The FHSA and the CPSC’s regulations are primarily directed to the labeling of consumer products, and its express preemption clause bars state law warning duties that are not “identical to the labeling requirements [under the Act].” 15 U.S.C. § 1261 Note (b)(1)(A).
The HMTA and the DOT’s regulations cover a much broader scope, however, regulating the movement in commerce of a wide variety of hazardous substances, including compressed and flammable gases (such as the propellants in aerosol cans), and the design, manufacturing, and testing of different kinds of aerosol cans and myriad other product containers. The HMTA’s complex and multipart preemption provision, in pertinent part, bars any state requirement “that is not substantively the same” as an HMTA or DOT requirement relating to “the packing, repacking,handling, labeling, marking, and placarding of hazardous material” and/or “the designing, manufacturing, fabricating, inspecting, marking, maintaining, reconditioning, repairing, or testing a package, container, or packaging component that is represented, marked, certified, or sold as qualified for use in transporting hazardous material in commerce.” 49 U.S.C. § 5125(b)(1)(B) & (E). The DOT has adopted by regulation exactly this same preemption provision. 49 C.F.R. § 107.202(a)(2) & (5).

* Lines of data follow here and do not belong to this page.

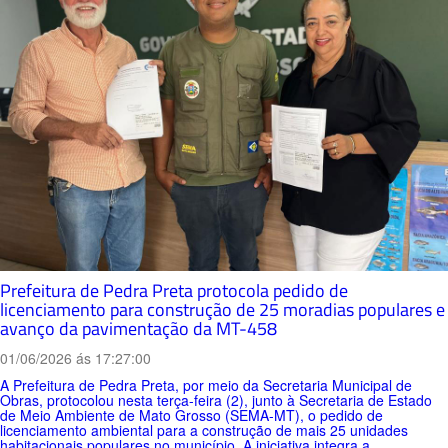
Prefeitura de Pedra Preta protocola pedido de
licenciamento para construção de 25 moradias populares e
avanço da pavimentação da MT-458
01/06/2026 ás 17:27:00
A Prefeitura de Pedra Preta, por meio da Secretaria Municipal de
Obras, protocolou nesta terça-feira (2), junto à Secretaria de Estado
de Meio Ambiente de Mato Grosso (SEMA-MT), o pedido de
licenciamento ambiental para a construção de mais 25 unidades
habitacionais populares no município. A iniciativa integra a...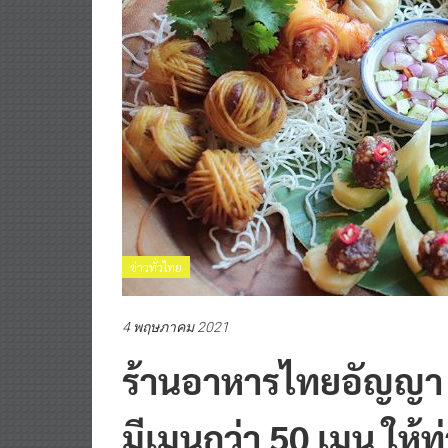
ข่าวทั่วไทย
4 พฤษภาคม 2021
ร้านอาหารไทยอัญญา นำเ
มีเมนูกว่า 50 เมนู ให้ท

Soon after the United States Supreme Court’s splintered express preemption decision in Cipollone v. Liggett Group, Inc., 505 U.S. 504 (1992), many end-use product manufacturers using DOT-regulated product containers argued that the HMTA expressly preempted tort law claims that their product containers were defectively designed or manufactured. But the courts uniformly rejected that argument. See, e.g., Lyall v. Leslie’s Poolmart, 984 F. Supp. 587 (E.D. Mich. 1997).

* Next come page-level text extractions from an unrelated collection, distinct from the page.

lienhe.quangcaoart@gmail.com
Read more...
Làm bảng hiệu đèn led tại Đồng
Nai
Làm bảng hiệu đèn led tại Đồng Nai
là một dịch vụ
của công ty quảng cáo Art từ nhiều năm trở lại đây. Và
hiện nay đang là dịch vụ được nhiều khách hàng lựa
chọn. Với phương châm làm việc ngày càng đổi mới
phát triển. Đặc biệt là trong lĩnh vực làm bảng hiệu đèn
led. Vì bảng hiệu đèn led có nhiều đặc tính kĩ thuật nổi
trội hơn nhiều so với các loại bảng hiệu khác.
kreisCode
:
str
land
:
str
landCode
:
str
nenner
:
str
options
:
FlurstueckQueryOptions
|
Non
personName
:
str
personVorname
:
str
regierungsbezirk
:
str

Despite this, counsel for Dow concluded that a 2011 Third Circuit HMTA preemption decision regarding the off-loading of bulk sulfuric acid from a rail tank car, Roth v. Norfalco LLC, 651 F.3d 367 (3d Cir. 2011), a 2012 DOT administrative rule-making decision regarding a fatality caused by an exploding steel compressed gas cylinder, Common Law Tort Claims Concerning Design and Marking of DOT Specification 39 Compressed Gas Cylinders, 77 Fed. Reg. 39567-01, 2012 WL 2521268 (July 3, 2012), aff’d, In re Amtrol Holdings, Inc., ___ Fed. App’x ___, 2013 WL 4055530 (3rd Cir. Aug. 13, 2013), and a 2012 United States Supreme Court field preemption decision, Kurns v. R.R. Friction Prods. Corp., 132 S. Ct. 1261 (2012), combined together to make these prior adverse authorities obsolete. Granting Dow’s summary judgment motion, the Court’s Order began by stating that the federal preemption arguments were moot because plaintiff’s claims failed for state law reasons. But the Court nevertheless did decide the preemption issues and held that plaintiff failed to present any evidence of Dow’s noncompliance with the HMTA or the FHSA, it rejected plaintiff’s antipreemption arguments, and it entered summary judgment for Dow accordingly.
This appears to be the very first time HMTA express preemption has ever been accepted as a defense in a consumer product personal injury action alleging design and manufacturing defects in a DOT-regulated product container.